Stored data entries

▬▬▬▬▬▬

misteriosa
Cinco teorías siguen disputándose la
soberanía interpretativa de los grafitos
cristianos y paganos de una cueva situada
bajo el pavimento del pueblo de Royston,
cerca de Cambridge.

▬▬▬▬▬▬

• _Description of the task_
Take the line holding "cristianos y paganos de una cueva situada" and all lines after it through the end of the data, and set them down exactly.

• _Answer to the exercise_
cristianos y paganos de una cueva situada
bajo el pavimento del pueblo de Royston,
cerca de Cambridge.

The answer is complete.